SUPPLIED MATERIAL
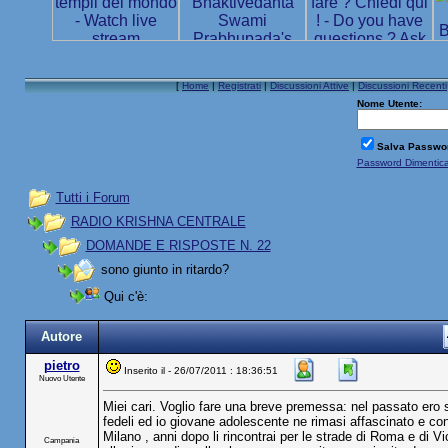
[
Home
|
Registrati
|
Discussioni Attive
|
Discussioni Recenti
Nome Utente:
Salva Passwo
Password Dimentic
Tutti i Forum
RADIO KRISHNA CENTRALE
DOMANDE E RISPOSTE N. 22
sono giunto in ritardo?
Qui c'è:
Autore
pietro
Inserito il - 26/07/2011 : 18:36:51
Nuovo Utente
Miei cari. Voglio fare una breve premessa: nel passato ero s
fedeli ed io giovane adolescente ne rimasi affascinato e confe
Milano , anni dopo li rincontrai per le strade di Roma e di
Campania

EXERCISE OBJECTIVE
Exact copies of the line containing "Inserito il - 26/07/2011 : 18:36:51" and of every line after it through the end of the entries are all that should be output.

ANSWER FOR THIS EXERCISE
Inserito il - 26/07/2011 : 18:36:51
Nuovo Utente
Miei cari. Voglio fare una breve premessa: nel passato ero s
fedeli ed io giovane adolescente ne rimasi affascinato e confe
Milano , anni dopo li rincontrai per le strade di Roma e di
Campania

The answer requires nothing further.